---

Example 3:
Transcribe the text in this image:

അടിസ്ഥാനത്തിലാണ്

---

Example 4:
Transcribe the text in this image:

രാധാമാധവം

------------------------------------------------------------

_Activity_
Retype every line of the data, keeping each one exactly as it is.

_Response to the task_
---

Example 3:
Transcribe the text in this image:

അടിസ്ഥാനത്തിലാണ്

---

Example 4:
Transcribe the text in this image:

രാധാമാധവം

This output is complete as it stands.